A successful populist challenge will involve a two-pronged strategy of increasing popular participation in government and replacing the incumbent elite with a new one.

According to Benoist, the central concept of democracy is not elections or equality or the law of number, but participation. The maximum of democracy is equivalent to the maximum of participation by ordinary people in deciding matters that affect their own lives. And it is in the effect of policy on citizens’ lives that we find the best response to the common objection that the people are not competent to determine policy. Yes, modern politics does touch upon complex questions which exceed most people’s understanding. But this does not mean ordinary voters are unable to feel the effects of existing policies on themselves and their families. Even an animal is the best judge of when it is in pain. And the people are in pain due to mass immigration, the offshoring of jobs, and other aspects of globalization.
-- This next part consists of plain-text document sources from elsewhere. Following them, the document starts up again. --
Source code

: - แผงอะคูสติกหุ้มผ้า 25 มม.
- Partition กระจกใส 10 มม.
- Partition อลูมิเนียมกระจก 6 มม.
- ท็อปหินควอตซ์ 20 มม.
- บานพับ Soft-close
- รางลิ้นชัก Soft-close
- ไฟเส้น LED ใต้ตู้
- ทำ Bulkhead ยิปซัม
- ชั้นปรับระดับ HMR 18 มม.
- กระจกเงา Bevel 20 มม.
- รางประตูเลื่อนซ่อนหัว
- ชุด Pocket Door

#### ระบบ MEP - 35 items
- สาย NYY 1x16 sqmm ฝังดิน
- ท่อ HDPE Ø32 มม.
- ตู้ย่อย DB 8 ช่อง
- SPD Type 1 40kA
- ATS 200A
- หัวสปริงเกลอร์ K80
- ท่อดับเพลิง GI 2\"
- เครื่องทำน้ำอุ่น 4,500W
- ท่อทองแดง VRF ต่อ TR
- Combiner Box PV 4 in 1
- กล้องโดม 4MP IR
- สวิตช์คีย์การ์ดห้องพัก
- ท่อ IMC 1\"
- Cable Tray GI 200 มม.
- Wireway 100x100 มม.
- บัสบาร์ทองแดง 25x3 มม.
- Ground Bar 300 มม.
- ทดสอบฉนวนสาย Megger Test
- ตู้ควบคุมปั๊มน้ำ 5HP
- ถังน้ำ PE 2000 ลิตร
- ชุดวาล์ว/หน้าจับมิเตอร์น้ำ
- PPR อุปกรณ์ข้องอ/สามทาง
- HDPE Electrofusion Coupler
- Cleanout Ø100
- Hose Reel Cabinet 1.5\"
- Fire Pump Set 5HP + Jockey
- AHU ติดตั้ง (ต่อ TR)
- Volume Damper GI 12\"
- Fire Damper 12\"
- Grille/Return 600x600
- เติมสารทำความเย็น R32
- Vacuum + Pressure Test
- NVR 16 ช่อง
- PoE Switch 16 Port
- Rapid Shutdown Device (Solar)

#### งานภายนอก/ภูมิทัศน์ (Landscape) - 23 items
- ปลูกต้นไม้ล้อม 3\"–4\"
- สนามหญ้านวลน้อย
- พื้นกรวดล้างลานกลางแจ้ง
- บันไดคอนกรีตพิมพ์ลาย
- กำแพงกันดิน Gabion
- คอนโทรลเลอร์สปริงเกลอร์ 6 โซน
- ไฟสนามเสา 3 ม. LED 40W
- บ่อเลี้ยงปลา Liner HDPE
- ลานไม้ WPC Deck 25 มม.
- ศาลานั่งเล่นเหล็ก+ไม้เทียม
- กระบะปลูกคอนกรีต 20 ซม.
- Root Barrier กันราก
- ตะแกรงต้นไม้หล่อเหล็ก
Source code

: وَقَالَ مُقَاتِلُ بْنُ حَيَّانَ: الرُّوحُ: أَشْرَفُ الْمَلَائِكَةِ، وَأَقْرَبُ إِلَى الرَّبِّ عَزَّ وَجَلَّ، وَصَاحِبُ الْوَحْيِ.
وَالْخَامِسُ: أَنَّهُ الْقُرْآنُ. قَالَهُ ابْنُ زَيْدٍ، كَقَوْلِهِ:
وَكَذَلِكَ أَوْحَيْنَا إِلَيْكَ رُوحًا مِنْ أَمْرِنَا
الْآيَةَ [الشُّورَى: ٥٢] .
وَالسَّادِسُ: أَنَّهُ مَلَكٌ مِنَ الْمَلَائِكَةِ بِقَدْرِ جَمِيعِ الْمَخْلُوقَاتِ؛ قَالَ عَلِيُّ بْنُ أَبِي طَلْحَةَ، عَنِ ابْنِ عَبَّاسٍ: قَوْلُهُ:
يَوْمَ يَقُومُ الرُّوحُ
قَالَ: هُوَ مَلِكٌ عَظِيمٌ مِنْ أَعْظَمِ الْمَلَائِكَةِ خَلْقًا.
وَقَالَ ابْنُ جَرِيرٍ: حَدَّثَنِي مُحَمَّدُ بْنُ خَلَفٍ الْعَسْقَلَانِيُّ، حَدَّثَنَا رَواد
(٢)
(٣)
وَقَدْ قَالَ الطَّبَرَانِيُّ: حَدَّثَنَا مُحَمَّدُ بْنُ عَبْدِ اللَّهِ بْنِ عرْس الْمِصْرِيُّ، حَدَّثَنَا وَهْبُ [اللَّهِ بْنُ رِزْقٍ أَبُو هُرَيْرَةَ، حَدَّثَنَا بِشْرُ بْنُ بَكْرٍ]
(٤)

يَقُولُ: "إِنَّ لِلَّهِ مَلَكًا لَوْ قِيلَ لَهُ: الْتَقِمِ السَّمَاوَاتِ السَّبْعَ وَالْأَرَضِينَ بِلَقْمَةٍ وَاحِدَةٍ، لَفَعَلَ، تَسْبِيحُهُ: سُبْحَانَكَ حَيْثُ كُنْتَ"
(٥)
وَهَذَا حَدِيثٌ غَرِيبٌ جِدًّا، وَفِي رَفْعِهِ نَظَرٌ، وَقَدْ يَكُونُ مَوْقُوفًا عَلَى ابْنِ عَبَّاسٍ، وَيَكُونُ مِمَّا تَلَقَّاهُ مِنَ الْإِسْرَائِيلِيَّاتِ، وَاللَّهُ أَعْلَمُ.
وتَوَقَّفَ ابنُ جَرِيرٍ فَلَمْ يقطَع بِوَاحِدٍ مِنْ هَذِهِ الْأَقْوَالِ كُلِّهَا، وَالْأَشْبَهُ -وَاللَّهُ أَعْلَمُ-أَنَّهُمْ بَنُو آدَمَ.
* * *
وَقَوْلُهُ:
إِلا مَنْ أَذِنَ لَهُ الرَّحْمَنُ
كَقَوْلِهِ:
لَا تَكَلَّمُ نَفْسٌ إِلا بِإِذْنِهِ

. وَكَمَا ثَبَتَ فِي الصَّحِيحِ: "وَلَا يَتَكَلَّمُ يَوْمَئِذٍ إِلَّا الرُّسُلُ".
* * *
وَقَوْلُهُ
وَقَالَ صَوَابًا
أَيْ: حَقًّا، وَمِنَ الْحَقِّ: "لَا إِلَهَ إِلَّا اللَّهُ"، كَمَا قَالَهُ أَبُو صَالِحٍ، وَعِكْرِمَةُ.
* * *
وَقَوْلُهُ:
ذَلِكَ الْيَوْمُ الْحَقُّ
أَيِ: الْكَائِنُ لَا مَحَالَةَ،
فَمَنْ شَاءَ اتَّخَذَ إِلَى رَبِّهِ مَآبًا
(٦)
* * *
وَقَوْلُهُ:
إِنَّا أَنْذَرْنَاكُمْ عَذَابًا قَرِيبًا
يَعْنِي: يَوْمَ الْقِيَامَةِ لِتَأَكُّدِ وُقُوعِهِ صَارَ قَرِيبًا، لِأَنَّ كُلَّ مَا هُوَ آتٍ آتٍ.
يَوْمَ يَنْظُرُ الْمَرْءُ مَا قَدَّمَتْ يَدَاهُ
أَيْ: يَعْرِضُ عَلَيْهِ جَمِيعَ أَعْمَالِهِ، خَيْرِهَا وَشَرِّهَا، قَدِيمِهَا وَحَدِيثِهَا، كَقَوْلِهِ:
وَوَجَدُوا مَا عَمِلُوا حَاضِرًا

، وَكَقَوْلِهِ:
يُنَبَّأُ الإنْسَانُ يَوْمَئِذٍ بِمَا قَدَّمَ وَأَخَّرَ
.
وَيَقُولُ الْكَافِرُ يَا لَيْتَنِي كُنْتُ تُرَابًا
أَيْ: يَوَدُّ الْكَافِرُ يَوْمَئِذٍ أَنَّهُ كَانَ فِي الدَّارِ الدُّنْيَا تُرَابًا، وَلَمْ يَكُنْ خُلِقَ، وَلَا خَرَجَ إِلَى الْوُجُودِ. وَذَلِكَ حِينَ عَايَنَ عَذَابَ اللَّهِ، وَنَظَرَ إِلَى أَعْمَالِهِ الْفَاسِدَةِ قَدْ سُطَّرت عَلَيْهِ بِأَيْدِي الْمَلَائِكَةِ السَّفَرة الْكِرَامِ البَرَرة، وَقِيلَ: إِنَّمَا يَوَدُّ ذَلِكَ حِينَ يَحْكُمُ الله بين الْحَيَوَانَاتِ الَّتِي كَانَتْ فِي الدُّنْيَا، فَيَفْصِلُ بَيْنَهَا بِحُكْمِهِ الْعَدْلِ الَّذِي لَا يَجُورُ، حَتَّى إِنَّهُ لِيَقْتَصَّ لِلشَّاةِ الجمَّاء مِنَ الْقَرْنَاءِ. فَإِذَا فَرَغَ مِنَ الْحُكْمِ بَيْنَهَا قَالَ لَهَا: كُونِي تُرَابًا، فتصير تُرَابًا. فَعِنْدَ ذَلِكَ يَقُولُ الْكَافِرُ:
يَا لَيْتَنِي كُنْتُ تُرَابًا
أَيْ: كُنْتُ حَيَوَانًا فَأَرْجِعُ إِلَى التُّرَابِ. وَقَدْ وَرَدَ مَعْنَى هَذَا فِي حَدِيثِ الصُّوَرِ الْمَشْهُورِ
While most are not qualified to design better policies in detail, they are capable of making reasonable choices about their own welfare when given the chance. In recent decades, they have not been given that chance. This is the basis of popular outrage against the current elite, not any delusions of grandeur about their own capacity to rule.

Participation can be increased through the use of popular referenda as well as involvement in local government, such as the recent success of parents’ groups in capturing school boards in parts of the United States. But elites of some kind are inevitable, having existed in every society throughout history. It is important to understand that our populist moment is not a revolt against elites as such, but only against a particular corrupt elite deeply alienated from and hostile to those it governs. Once populism has won a few victories, we are likely to see the emergence of charismatic young leaders able to usher in a long overdue circulation of Western elites. The talent is already there: it consists precisely of those who have been deliberately purged from the current elite by its incumbents. Our task is to organize them and prepare them for their destined role as the renewers of our civilization.